The problem |
Give back every line of the data below exactly.

Records for the task |

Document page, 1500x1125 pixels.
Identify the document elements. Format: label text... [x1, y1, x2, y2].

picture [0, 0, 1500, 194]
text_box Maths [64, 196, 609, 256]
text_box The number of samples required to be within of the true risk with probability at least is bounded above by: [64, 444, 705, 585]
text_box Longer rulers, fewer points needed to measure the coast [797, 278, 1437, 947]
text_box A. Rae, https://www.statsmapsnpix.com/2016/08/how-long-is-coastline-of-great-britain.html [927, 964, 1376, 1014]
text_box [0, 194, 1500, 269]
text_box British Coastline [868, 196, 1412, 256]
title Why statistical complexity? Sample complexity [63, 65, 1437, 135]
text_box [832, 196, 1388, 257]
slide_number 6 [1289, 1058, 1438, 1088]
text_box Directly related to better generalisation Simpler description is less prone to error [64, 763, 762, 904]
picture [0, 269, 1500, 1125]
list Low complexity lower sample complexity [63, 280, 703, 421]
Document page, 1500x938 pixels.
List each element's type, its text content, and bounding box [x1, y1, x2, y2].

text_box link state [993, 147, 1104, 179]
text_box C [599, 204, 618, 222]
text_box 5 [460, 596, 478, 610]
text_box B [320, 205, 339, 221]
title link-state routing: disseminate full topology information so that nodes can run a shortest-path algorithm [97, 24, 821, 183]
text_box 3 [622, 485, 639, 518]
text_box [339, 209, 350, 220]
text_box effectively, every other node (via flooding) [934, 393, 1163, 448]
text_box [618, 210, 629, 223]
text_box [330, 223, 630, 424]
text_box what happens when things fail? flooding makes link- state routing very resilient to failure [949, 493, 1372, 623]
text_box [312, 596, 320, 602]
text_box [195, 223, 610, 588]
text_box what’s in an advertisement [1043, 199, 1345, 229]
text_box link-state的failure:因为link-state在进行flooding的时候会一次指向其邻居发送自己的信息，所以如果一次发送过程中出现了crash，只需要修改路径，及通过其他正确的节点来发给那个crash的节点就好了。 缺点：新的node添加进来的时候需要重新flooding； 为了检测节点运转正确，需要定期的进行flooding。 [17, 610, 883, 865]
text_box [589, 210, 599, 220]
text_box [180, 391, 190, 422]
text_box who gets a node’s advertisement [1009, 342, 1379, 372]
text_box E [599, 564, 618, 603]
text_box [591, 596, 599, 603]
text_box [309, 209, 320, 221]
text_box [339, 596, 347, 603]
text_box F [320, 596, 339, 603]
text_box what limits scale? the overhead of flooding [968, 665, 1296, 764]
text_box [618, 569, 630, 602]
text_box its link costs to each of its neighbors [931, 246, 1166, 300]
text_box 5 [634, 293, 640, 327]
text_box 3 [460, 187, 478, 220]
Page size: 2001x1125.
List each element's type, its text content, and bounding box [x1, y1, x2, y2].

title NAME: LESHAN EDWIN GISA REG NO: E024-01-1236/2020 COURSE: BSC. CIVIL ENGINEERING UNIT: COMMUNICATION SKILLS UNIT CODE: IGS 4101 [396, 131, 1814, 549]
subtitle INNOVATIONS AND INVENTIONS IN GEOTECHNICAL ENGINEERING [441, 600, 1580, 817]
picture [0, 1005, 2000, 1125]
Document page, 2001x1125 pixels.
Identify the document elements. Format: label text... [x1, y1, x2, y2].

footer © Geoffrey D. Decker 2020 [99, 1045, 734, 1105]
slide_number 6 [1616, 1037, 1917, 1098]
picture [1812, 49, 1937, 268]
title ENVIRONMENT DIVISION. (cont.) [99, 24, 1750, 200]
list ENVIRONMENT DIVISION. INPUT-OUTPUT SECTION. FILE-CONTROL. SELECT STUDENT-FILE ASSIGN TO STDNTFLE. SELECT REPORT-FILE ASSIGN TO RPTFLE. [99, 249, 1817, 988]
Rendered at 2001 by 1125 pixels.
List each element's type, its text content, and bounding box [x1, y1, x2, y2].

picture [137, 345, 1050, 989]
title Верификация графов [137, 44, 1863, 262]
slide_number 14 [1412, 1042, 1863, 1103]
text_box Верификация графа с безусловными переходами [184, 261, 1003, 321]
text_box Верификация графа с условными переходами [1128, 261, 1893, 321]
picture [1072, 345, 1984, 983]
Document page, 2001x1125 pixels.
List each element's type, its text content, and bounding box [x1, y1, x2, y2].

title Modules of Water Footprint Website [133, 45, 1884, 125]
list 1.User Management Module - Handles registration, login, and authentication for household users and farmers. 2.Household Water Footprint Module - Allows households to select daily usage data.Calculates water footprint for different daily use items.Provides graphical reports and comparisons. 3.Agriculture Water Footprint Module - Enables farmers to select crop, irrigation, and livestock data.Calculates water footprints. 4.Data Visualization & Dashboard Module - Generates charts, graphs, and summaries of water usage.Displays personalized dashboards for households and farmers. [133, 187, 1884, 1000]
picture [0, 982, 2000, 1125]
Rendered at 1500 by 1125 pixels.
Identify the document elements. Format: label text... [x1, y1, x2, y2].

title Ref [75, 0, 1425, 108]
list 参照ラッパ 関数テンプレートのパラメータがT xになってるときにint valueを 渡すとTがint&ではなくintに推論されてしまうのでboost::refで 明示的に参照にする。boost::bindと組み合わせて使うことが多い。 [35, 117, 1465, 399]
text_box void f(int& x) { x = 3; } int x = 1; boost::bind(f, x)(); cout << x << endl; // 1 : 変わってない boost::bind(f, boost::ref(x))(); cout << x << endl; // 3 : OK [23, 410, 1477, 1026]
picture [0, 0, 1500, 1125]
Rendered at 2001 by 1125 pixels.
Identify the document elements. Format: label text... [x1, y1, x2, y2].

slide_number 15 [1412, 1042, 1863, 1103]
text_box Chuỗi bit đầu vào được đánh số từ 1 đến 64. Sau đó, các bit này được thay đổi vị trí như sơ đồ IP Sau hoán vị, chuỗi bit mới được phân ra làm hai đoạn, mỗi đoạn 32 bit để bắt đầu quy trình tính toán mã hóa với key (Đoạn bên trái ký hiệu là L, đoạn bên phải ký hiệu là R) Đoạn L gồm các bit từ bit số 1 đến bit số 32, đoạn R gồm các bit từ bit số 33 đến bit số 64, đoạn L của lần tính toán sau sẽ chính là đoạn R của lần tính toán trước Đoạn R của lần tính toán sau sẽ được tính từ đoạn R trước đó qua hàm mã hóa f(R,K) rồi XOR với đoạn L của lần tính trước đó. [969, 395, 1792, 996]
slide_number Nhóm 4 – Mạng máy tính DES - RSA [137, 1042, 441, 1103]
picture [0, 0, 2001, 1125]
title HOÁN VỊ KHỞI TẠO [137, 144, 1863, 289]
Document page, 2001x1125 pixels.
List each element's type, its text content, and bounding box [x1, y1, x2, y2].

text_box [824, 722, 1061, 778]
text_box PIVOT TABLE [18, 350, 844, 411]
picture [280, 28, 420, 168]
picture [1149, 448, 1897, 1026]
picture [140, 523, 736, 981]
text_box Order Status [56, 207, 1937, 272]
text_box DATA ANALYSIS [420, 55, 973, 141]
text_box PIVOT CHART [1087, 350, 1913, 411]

Result of this exercise |
Document page, 1500x1125 pixels.
Identify the document elements. Format: label text... [x1, y1, x2, y2].

picture [0, 0, 1500, 194]
text_box Maths [64, 196, 609, 256]
text_box The number of samples required to be within of the true risk with probability at least is bounded above by: [64, 444, 705, 585]
text_box Longer rulers, fewer points needed to measure the coast [797, 278, 1437, 947]
text_box A. Rae, https://www.statsmapsnpix.com/2016/08/how-long-is-coastline-of-great-britain.html [927, 964, 1376, 1014]
text_box [0, 194, 1500, 269]
text_box British Coastline [868, 196, 1412, 256]
title Why statistical complexity? Sample complexity [63, 65, 1437, 135]
text_box [832, 196, 1388, 257]
slide_number 6 [1289, 1058, 1438, 1088]
text_box Directly related to better generalisation Simpler description is less prone to error [64, 763, 762, 904]
picture [0, 269, 1500, 1125]
list Low complexity lower sample complexity [63, 280, 703, 421]
Document page, 1500x938 pixels.
List each element's type, its text content, and bounding box [x1, y1, x2, y2].

text_box link state [993, 147, 1104, 179]
text_box C [599, 204, 618, 222]
text_box 5 [460, 596, 478, 610]
text_box B [320, 205, 339, 221]
title link-state routing: disseminate full topology information so that nodes can run a shortest-path algorithm [97, 24, 821, 183]
text_box 3 [622, 485, 639, 518]
text_box [339, 209, 350, 220]
text_box effectively, every other node (via flooding) [934, 393, 1163, 448]
text_box [618, 210, 629, 223]
text_box [330, 223, 630, 424]
text_box what happens when things fail? flooding makes link- state routing very resilient to failure [949, 493, 1372, 623]
text_box [312, 596, 320, 602]
text_box [195, 223, 610, 588]
text_box what’s in an advertisement [1043, 199, 1345, 229]
text_box link-state的failure:因为link-state在进行flooding的时候会一次指向其邻居发送自己的信息，所以如果一次发送过程中出现了crash，只需要修改路径，及通过其他正确的节点来发给那个crash的节点就好了。 缺点：新的node添加进来的时候需要重新flooding； 为了检测节点运转正确，需要定期的进行flooding。 [17, 610, 883, 865]
text_box [589, 210, 599, 220]
text_box [180, 391, 190, 422]
text_box who gets a node’s advertisement [1009, 342, 1379, 372]
text_box E [599, 564, 618, 603]
text_box [591, 596, 599, 603]
text_box [309, 209, 320, 221]
text_box [339, 596, 347, 603]
text_box F [320, 596, 339, 603]
text_box what limits scale? the overhead of flooding [968, 665, 1296, 764]
text_box [618, 569, 630, 602]
text_box its link costs to each of its neighbors [931, 246, 1166, 300]
text_box 5 [634, 293, 640, 327]
text_box 3 [460, 187, 478, 220]
Page size: 2001x1125.
List each element's type, its text content, and bounding box [x1, y1, x2, y2].

title NAME: LESHAN EDWIN GISA REG NO: E024-01-1236/2020 COURSE: BSC. CIVIL ENGINEERING UNIT: COMMUNICATION SKILLS UNIT CODE: IGS 4101 [396, 131, 1814, 549]
subtitle INNOVATIONS AND INVENTIONS IN GEOTECHNICAL ENGINEERING [441, 600, 1580, 817]
picture [0, 1005, 2000, 1125]
Document page, 2001x1125 pixels.
Identify the document elements. Format: label text... [x1, y1, x2, y2].

footer © Geoffrey D. Decker 2020 [99, 1045, 734, 1105]
slide_number 6 [1616, 1037, 1917, 1098]
picture [1812, 49, 1937, 268]
title ENVIRONMENT DIVISION. (cont.) [99, 24, 1750, 200]
list ENVIRONMENT DIVISION. INPUT-OUTPUT SECTION. FILE-CONTROL. SELECT STUDENT-FILE ASSIGN TO STDNTFLE. SELECT REPORT-FILE ASSIGN TO RPTFLE. [99, 249, 1817, 988]
Rendered at 2001 by 1125 pixels.
List each element's type, its text content, and bounding box [x1, y1, x2, y2].

picture [137, 345, 1050, 989]
title Верификация графов [137, 44, 1863, 262]
slide_number 14 [1412, 1042, 1863, 1103]
text_box Верификация графа с безусловными переходами [184, 261, 1003, 321]
text_box Верификация графа с условными переходами [1128, 261, 1893, 321]
picture [1072, 345, 1984, 983]
Document page, 2001x1125 pixels.
List each element's type, its text content, and bounding box [x1, y1, x2, y2].

title Modules of Water Footprint Website [133, 45, 1884, 125]
list 1.User Management Module - Handles registration, login, and authentication for household users and farmers. 2.Household Water Footprint Module - Allows households to select daily usage data.Calculates water footprint for different daily use items.Provides graphical reports and comparisons. 3.Agriculture Water Footprint Module - Enables farmers to select crop, irrigation, and livestock data.Calculates water footprints. 4.Data Visualization & Dashboard Module - Generates charts, graphs, and summaries of water usage.Displays personalized dashboards for households and farmers. [133, 187, 1884, 1000]
picture [0, 982, 2000, 1125]
Rendered at 1500 by 1125 pixels.
Identify the document elements. Format: label text... [x1, y1, x2, y2].

title Ref [75, 0, 1425, 108]
list 参照ラッパ 関数テンプレートのパラメータがT xになってるときにint valueを 渡すとTがint&ではなくintに推論されてしまうのでboost::refで 明示的に参照にする。boost::bindと組み合わせて使うことが多い。 [35, 117, 1465, 399]
text_box void f(int& x) { x = 3; } int x = 1; boost::bind(f, x)(); cout << x << endl; // 1 : 変わってない boost::bind(f, boost::ref(x))(); cout << x << endl; // 3 : OK [23, 410, 1477, 1026]
picture [0, 0, 1500, 1125]
Rendered at 2001 by 1125 pixels.
Identify the document elements. Format: label text... [x1, y1, x2, y2].

slide_number 15 [1412, 1042, 1863, 1103]
text_box Chuỗi bit đầu vào được đánh số từ 1 đến 64. Sau đó, các bit này được thay đổi vị trí như sơ đồ IP Sau hoán vị, chuỗi bit mới được phân ra làm hai đoạn, mỗi đoạn 32 bit để bắt đầu quy trình tính toán mã hóa với key (Đoạn bên trái ký hiệu là L, đoạn bên phải ký hiệu là R) Đoạn L gồm các bit từ bit số 1 đến bit số 32, đoạn R gồm các bit từ bit số 33 đến bit số 64, đoạn L của lần tính toán sau sẽ chính là đoạn R của lần tính toán trước Đoạn R của lần tính toán sau sẽ được tính từ đoạn R trước đó qua hàm mã hóa f(R,K) rồi XOR với đoạn L của lần tính trước đó. [969, 395, 1792, 996]
slide_number Nhóm 4 – Mạng máy tính DES - RSA [137, 1042, 441, 1103]
picture [0, 0, 2001, 1125]
title HOÁN VỊ KHỞI TẠO [137, 144, 1863, 289]
Document page, 2001x1125 pixels.
List each element's type, its text content, and bounding box [x1, y1, x2, y2].

text_box [824, 722, 1061, 778]
text_box PIVOT TABLE [18, 350, 844, 411]
picture [280, 28, 420, 168]
picture [1149, 448, 1897, 1026]
picture [140, 523, 736, 981]
text_box Order Status [56, 207, 1937, 272]
text_box DATA ANALYSIS [420, 55, 973, 141]
text_box PIVOT CHART [1087, 350, 1913, 411]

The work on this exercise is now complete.